Historical population
| Census | Pop. | Note | %± |
| 2000 | 2,799 |  | — |
| 2010 | 3,924 |  | 40.2% |
| 2020 | 4,215 |  | 7.4% |
U.S. Decennial Census

===2020 census===
As of the 2020 census, Mountain View had a population of 4,215. The median age was 39.0 years. 25.2% of residents were under the age of 18 and 16.9% of residents were 65 years of age or older. For every 100 females there were 100.3 males, and for every 100 females age 18 and over there were 98.4 males age 18 and over.

0.0% of residents lived in urban areas, while 100.0% lived in rural areas.

There were 1,428 households in Mountain View, of which 32.8% had children under the age of 18 living in them. Of all households, 45.9% were married-couple households, 23.0% were households with a male householder and no spouse or partner present, and 22.1% were households with a female householder and no spouse or partner present. About 25.9% of all households were made up of individuals and 12.1% had someone living alone who was 65 years of age or older.

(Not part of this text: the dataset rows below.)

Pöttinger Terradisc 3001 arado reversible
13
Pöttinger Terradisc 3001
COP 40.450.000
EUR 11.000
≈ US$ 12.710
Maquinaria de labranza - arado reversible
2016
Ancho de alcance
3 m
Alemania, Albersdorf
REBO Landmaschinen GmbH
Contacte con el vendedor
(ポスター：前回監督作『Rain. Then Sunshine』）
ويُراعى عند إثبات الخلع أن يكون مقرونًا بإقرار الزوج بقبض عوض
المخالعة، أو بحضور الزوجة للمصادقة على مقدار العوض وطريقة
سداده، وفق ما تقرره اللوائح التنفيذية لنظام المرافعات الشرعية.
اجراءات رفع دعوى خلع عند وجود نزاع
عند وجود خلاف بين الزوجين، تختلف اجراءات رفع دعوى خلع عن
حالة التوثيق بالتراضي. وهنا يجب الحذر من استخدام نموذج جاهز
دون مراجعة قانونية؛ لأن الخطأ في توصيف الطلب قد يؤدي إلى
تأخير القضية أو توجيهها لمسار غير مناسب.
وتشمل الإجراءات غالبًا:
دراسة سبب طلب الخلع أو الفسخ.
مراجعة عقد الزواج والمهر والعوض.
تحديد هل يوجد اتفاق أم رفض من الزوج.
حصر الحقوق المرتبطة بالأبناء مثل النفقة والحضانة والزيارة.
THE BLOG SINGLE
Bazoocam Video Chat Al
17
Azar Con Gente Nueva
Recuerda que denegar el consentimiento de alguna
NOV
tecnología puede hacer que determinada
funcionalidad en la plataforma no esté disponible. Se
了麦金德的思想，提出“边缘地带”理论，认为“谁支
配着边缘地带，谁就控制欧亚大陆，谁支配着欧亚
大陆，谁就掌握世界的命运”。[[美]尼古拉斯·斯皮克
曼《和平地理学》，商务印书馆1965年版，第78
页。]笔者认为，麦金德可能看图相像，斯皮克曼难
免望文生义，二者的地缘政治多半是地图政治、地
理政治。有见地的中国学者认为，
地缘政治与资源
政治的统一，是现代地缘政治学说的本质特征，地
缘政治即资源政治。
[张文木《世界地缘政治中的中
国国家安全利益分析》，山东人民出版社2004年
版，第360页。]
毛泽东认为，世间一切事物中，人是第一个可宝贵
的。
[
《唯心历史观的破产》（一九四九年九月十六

There were 1,604 housing units, of which 11.0% were vacant. The homeowner vacancy rate was 2.7% and the rental vacancy rate was 8.1%.

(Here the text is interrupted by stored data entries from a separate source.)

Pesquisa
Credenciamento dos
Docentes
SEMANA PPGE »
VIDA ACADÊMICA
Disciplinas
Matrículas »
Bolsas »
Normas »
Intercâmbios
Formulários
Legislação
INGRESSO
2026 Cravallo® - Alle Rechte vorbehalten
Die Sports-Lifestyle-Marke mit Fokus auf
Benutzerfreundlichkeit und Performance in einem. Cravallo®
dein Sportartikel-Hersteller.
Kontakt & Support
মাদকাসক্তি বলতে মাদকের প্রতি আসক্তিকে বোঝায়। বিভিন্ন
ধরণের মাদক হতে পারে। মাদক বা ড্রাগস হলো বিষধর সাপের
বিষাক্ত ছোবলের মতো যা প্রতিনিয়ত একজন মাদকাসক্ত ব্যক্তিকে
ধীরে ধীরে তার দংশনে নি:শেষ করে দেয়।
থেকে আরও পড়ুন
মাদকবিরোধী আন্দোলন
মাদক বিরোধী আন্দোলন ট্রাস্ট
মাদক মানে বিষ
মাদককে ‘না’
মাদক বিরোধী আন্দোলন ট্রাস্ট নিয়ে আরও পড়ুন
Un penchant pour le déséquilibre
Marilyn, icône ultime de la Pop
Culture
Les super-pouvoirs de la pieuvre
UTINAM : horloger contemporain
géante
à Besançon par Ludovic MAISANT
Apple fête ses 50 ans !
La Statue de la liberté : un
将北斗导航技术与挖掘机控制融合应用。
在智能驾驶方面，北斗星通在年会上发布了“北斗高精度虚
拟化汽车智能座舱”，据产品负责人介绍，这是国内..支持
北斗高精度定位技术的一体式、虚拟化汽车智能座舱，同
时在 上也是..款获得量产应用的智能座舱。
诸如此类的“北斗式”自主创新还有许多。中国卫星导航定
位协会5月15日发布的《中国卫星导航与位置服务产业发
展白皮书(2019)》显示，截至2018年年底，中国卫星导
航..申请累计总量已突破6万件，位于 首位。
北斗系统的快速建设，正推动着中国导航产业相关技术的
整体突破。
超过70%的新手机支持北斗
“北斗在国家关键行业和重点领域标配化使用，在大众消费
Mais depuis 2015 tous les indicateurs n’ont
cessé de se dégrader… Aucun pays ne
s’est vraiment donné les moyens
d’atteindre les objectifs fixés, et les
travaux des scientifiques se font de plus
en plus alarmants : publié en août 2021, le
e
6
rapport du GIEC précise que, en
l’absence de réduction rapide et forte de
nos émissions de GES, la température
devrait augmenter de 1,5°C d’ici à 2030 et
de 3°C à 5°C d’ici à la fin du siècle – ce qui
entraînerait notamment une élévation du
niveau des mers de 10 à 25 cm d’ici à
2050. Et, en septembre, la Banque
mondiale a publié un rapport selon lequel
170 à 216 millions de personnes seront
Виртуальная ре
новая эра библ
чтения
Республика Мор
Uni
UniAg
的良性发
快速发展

Racial composition as of the 2020 census
| Race | Number | Percent |
|---|---|---|
| White | 1,038 | 24.6% |
| Black or African American | 15 | 0.4% |
| American Indian and Alaska Native | 20 | 0.5% |
| Asian | 579 | 13.7% |
| Native Hawaiian and Other Pacific Islander | 785 | 18.6% |
| Some other race | 72 | 1.7% |
| Two or more races | 1,706 | 40.5% |
| Hispanic or Latino (of any race) | 715 | 17.0% |

===2010 census===
At the 2010 census, there were 3,924 people in 1,318 households residing in the CDP. The population density was 69.3 PD/sqmi. There were 1,510 housing units at an average density of 26.7 /sqmi. The racial makeup of the CDP was 24.90% White, 0.38% African American, 0.71% American Indian and Alaska Native, 16.00% Asian, 9.89% Native Hawaiian and Pacific Islander, 1.68% from other races, and 46.43% from two or more races. Hispanic or Latino of any race were 20.41% of the population.

Of the 1,318 households, 34.6% had children under the age of 18 living with them. The average household size was 2.98.

In the Mountain View CDP the population was spread out, with 29.6% under the age of 18, 8.8% from 18 to 24, 12.4% from 25 to 34, 18.0 from 35 to 49, 21.5% from 50 to 64, and 9.7% 65 or older. For every 100 females, there were 96.9 males. For every 100 males there were 103.2 females.

===Income and poverty===
The median household income was $26,860 and the median income in 2000 for a family was $33,750. Males had a median income in 2000 of $24,250 versus $22,135 for females. The per capita income for the CDP in 2000 was $13,229. About 23.6% of families and 30.3% of the population were below the poverty line in 2000, including 45.7% of those under age 18 and 5.0% of those age 65 or over.
==Education==
The statewide school district is the Hawaii State Department of Education, and it covers Hawaii County. Mountain View Elementary School is in the community.

The Hawaii State Public Library System operates the Mountain View Public and School Library.